TASK GOAL: Restate the records exactly. Include all of them.

Records drawn from a dataset:
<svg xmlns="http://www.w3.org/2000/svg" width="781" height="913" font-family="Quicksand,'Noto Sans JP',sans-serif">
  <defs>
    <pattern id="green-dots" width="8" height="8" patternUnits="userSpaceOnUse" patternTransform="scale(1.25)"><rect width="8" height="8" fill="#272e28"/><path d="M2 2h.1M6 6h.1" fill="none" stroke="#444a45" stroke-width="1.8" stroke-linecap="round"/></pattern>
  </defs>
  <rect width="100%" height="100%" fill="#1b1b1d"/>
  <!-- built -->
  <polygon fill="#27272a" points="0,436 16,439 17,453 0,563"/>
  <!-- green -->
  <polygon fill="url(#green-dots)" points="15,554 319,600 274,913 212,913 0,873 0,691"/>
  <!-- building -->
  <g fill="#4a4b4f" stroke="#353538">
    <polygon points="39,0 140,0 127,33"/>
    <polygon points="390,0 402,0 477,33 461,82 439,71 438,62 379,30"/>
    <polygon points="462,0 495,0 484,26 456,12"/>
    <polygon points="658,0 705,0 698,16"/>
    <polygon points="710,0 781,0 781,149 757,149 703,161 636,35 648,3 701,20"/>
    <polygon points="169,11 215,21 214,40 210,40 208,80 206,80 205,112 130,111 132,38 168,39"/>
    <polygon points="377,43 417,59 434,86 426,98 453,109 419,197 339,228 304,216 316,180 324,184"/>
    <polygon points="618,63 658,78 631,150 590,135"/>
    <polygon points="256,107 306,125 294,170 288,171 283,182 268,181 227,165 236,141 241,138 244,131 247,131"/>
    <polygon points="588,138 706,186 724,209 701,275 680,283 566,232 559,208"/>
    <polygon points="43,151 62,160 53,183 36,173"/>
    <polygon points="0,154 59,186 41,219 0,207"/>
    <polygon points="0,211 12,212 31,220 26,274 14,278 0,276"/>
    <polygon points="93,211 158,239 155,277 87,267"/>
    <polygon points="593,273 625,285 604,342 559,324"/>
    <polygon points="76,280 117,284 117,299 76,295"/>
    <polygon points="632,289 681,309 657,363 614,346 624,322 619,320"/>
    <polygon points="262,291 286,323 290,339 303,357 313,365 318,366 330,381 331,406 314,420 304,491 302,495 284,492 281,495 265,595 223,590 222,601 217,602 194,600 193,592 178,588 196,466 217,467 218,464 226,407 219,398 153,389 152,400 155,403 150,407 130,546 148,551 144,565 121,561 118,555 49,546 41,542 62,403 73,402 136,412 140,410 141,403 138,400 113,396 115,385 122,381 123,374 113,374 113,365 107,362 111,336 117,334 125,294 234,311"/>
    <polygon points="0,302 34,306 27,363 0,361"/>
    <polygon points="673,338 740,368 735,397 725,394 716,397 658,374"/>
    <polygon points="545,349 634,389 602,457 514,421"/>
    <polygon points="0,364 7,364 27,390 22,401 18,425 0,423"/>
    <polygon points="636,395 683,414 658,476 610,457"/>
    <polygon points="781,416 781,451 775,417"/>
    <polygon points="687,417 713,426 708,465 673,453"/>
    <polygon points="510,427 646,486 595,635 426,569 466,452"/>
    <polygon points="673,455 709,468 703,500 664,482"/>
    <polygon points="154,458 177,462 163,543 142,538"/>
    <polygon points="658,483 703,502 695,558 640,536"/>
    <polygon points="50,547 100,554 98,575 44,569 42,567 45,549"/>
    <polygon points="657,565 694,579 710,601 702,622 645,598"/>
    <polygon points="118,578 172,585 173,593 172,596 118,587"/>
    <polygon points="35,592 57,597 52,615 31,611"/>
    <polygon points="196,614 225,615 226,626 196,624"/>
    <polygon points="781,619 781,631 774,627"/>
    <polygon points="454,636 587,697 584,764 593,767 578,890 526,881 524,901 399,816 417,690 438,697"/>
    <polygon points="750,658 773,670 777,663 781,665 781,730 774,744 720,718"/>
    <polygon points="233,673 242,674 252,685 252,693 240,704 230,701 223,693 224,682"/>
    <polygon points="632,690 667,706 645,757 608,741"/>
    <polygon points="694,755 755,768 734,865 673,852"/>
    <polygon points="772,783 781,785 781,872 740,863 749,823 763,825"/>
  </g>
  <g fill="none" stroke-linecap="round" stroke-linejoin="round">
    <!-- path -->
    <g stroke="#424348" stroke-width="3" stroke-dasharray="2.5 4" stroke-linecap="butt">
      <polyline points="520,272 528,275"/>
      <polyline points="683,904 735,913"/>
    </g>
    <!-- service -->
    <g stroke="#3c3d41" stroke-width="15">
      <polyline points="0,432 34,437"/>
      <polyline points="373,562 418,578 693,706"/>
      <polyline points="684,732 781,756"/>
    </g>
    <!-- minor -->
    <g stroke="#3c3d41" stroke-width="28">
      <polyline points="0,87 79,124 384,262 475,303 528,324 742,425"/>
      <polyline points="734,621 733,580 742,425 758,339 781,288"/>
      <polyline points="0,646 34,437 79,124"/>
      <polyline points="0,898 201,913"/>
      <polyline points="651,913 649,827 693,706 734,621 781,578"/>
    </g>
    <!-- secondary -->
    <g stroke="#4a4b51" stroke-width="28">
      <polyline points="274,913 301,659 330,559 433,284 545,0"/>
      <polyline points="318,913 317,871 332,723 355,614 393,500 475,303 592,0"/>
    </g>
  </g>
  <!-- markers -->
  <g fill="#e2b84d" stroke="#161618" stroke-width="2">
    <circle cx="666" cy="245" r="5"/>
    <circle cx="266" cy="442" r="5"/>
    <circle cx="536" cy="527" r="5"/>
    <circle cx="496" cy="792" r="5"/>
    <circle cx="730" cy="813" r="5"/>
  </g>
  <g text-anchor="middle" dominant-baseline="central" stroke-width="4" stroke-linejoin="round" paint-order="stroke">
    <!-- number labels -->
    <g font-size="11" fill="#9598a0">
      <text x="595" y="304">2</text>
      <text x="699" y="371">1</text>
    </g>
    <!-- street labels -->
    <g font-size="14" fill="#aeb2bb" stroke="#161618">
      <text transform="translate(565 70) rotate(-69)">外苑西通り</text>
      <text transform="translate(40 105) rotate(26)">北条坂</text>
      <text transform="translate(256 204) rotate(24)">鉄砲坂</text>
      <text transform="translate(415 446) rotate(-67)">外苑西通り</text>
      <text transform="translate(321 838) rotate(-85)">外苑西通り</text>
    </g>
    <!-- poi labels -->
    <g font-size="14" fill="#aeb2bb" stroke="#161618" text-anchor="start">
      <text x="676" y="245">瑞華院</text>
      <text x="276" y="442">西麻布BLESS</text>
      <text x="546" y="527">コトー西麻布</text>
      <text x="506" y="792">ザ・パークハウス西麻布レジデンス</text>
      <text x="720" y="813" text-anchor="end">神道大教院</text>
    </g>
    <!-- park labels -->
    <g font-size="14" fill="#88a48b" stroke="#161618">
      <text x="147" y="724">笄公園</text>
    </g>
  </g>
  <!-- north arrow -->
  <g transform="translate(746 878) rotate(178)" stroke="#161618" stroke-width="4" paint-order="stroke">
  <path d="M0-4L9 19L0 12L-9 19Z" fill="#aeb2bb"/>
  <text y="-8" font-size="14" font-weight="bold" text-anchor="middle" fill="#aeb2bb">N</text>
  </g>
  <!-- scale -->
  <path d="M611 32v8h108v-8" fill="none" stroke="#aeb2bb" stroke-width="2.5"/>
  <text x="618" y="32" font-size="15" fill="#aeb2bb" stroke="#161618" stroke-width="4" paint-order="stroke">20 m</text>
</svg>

SOLUTION TO THIS EXERCISE:
<svg xmlns="http://www.w3.org/2000/svg" width="781" height="913" font-family="Quicksand,'Noto Sans JP',sans-serif">
  <defs>
    <pattern id="green-dots" width="8" height="8" patternUnits="userSpaceOnUse" patternTransform="scale(1.25)"><rect width="8" height="8" fill="#272e28"/><path d="M2 2h.1M6 6h.1" fill="none" stroke="#444a45" stroke-width="1.8" stroke-linecap="round"/></pattern>
  </defs>
  <rect width="100%" height="100%" fill="#1b1b1d"/>
  <!-- built -->
  <polygon fill="#27272a" points="0,436 16,439 17,453 0,563"/>
  <!-- green -->
  <polygon fill="url(#green-dots)" points="15,554 319,600 274,913 212,913 0,873 0,691"/>
  <!-- building -->
  <g fill="#4a4b4f" stroke="#353538">
    <polygon points="39,0 140,0 127,33"/>
    <polygon points="390,0 402,0 477,33 461,82 439,71 438,62 379,30"/>
    <polygon points="462,0 495,0 484,26 456,12"/>
    <polygon points="658,0 705,0 698,16"/>
    <polygon points="710,0 781,0 781,149 757,149 703,161 636,35 648,3 701,20"/>
    <polygon points="169,11 215,21 214,40 210,40 208,80 206,80 205,112 130,111 132,38 168,39"/>
    <polygon points="377,43 417,59 434,86 426,98 453,109 419,197 339,228 304,216 316,180 324,184"/>
    <polygon points="618,63 658,78 631,150 590,135"/>
    <polygon points="256,107 306,125 294,170 288,171 283,182 268,181 227,165 236,141 241,138 244,131 247,131"/>
    <polygon points="588,138 706,186 724,209 701,275 680,283 566,232 559,208"/>
    <polygon points="43,151 62,160 53,183 36,173"/>
    <polygon points="0,154 59,186 41,219 0,207"/>
    <polygon points="0,211 12,212 31,220 26,274 14,278 0,276"/>
    <polygon points="93,211 158,239 155,277 87,267"/>
    <polygon points="593,273 625,285 604,342 559,324"/>
    <polygon points="76,280 117,284 117,299 76,295"/>
    <polygon points="632,289 681,309 657,363 614,346 624,322 619,320"/>
    <polygon points="262,291 286,323 290,339 303,357 313,365 318,366 330,381 331,406 314,420 304,491 302,495 284,492 281,495 265,595 223,590 222,601 217,602 194,600 193,592 178,588 196,466 217,467 218,464 226,407 219,398 153,389 152,400 155,403 150,407 130,546 148,551 144,565 121,561 118,555 49,546 41,542 62,403 73,402 136,412 140,410 141,403 138,400 113,396 115,385 122,381 123,374 113,374 113,365 107,362 111,336 117,334 125,294 234,311"/>
    <polygon points="0,302 34,306 27,363 0,361"/>
    <polygon points="673,338 740,368 735,397 725,394 716,397 658,374"/>
    <polygon points="545,349 634,389 602,457 514,421"/>
    <polygon points="0,364 7,364 27,390 22,401 18,425 0,423"/>
    <polygon points="636,395 683,414 658,476 610,457"/>
    <polygon points="781,416 781,451 775,417"/>
    <polygon points="687,417 713,426 708,465 673,453"/>
    <polygon points="510,427 646,486 595,635 426,569 466,452"/>
    <polygon points="673,455 709,468 703,500 664,482"/>
    <polygon points="154,458 177,462 163,543 142,538"/>
    <polygon points="658,483 703,502 695,558 640,536"/>
    <polygon points="50,547 100,554 98,575 44,569 42,567 45,549"/>
    <polygon points="657,565 694,579 710,601 702,622 645,598"/>
    <polygon points="118,578 172,585 173,593 172,596 118,587"/>
    <polygon points="35,592 57,597 52,615 31,611"/>
    <polygon points="196,614 225,615 226,626 196,624"/>
    <polygon points="781,619 781,631 774,627"/>
    <polygon points="454,636 587,697 584,764 593,767 578,890 526,881 524,901 399,816 417,690 438,697"/>
    <polygon points="750,658 773,670 777,663 781,665 781,730 774,744 720,718"/>
    <polygon points="233,673 242,674 252,685 252,693 240,704 230,701 223,693 224,682"/>
    <polygon points="632,690 667,706 645,757 608,741"/>
    <polygon points="694,755 755,768 734,865 673,852"/>
    <polygon points="772,783 781,785 781,872 740,863 749,823 763,825"/>
  </g>
  <g fill="none" stroke-linecap="round" stroke-linejoin="round">
    <!-- path -->
    <g stroke="#424348" stroke-width="3" stroke-dasharray="2.5 4" stroke-linecap="butt">
      <polyline points="520,272 528,275"/>
      <polyline points="683,904 735,913"/>
    </g>
    <!-- service -->
    <g stroke="#3c3d41" stroke-width="15">
      <polyline points="0,432 34,437"/>
      <polyline points="373,562 418,578 693,706"/>
      <polyline points="684,732 781,756"/>
    </g>
    <!-- minor -->
    <g stroke="#3c3d41" stroke-width="28">
      <polyline points="0,87 79,124 384,262 475,303 528,324 742,425"/>
      <polyline points="734,621 733,580 742,425 758,339 781,288"/>
      <polyline points="0,646 34,437 79,124"/>
      <polyline points="0,898 201,913"/>
      <polyline points="651,913 649,827 693,706 734,621 781,578"/>
    </g>
    <!-- secondary -->
    <g stroke="#4a4b51" stroke-width="28">
      <polyline points="274,913 301,659 330,559 433,284 545,0"/>
      <polyline points="318,913 317,871 332,723 355,614 393,500 475,303 592,0"/>
    </g>
  </g>
  <!-- markers -->
  <g fill="#e2b84d" stroke="#161618" stroke-width="2">
    <circle cx="666" cy="245" r="5"/>
    <circle cx="266" cy="442" r="5"/>
    <circle cx="536" cy="527" r="5"/>
    <circle cx="496" cy="792" r="5"/>
    <circle cx="730" cy="813" r="5"/>
  </g>
  <g text-anchor="middle" dominant-baseline="central" stroke-width="4" stroke-linejoin="round" paint-order="stroke">
    <!-- number labels -->
    <g font-size="11" fill="#9598a0">
      <text x="595" y="304">2</text>
      <text x="699" y="371">1</text>
    </g>
    <!-- street labels -->
    <g font-size="14" fill="#aeb2bb" stroke="#161618">
      <text transform="translate(565 70) rotate(-69)">外苑西通り</text>
      <text transform="translate(40 105) rotate(26)">北条坂</text>
      <text transform="translate(256 204) rotate(24)">鉄砲坂</text>
      <text transform="translate(415 446) rotate(-67)">外苑西通り</text>
      <text transform="translate(321 838) rotate(-85)">外苑西通り</text>
    </g>
    <!-- poi labels -->
    <g font-size="14" fill="#aeb2bb" stroke="#161618" text-anchor="start">
      <text x="676" y="245">瑞華院</text>
      <text x="276" y="442">西麻布BLESS</text>
      <text x="546" y="527">コトー西麻布</text>
      <text x="506" y="792">ザ・パークハウス西麻布レジデンス</text>
      <text x="720" y="813" text-anchor="end">神道大教院</text>
    </g>
    <!-- park labels -->
    <g font-size="14" fill="#88a48b" stroke="#161618">
      <text x="147" y="724">笄公園</text>
    </g>
  </g>
  <!-- north arrow -->
  <g transform="translate(746 878) rotate(178)" stroke="#161618" stroke-width="4" paint-order="stroke">
  <path d="M0-4L9 19L0 12L-9 19Z" fill="#aeb2bb"/>
  <text y="-8" font-size="14" font-weight="bold" text-anchor="middle" fill="#aeb2bb">N</text>
  </g>
  <!-- scale -->
  <path d="M611 32v8h108v-8" fill="none" stroke="#aeb2bb" stroke-width="2.5"/>
  <text x="618" y="32" font-size="15" fill="#aeb2bb" stroke="#161618" stroke-width="4" paint-order="stroke">20 m</text>
</svg>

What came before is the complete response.